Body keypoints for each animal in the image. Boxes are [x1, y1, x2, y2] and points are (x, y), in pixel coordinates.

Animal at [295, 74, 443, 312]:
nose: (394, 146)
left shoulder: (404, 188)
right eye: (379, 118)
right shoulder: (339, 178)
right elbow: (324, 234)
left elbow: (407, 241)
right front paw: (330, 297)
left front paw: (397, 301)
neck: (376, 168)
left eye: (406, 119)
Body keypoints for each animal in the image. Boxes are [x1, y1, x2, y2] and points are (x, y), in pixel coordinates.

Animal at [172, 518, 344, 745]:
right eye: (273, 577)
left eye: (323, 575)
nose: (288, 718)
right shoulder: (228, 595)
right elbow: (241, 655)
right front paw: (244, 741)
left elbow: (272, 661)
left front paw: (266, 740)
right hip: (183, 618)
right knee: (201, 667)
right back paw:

========

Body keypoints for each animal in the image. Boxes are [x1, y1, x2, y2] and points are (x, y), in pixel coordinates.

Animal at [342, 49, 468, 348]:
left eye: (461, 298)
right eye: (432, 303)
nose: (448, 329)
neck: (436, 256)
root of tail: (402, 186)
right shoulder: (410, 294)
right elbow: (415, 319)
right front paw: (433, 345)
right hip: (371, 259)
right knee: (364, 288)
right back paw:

========

Problem:
In the entries above, identify each line that includes the string "front", then copy it.

Exercise response:
right front paw: (330, 297)
left front paw: (397, 301)
right front paw: (244, 741)
left front paw: (266, 740)
right front paw: (433, 345)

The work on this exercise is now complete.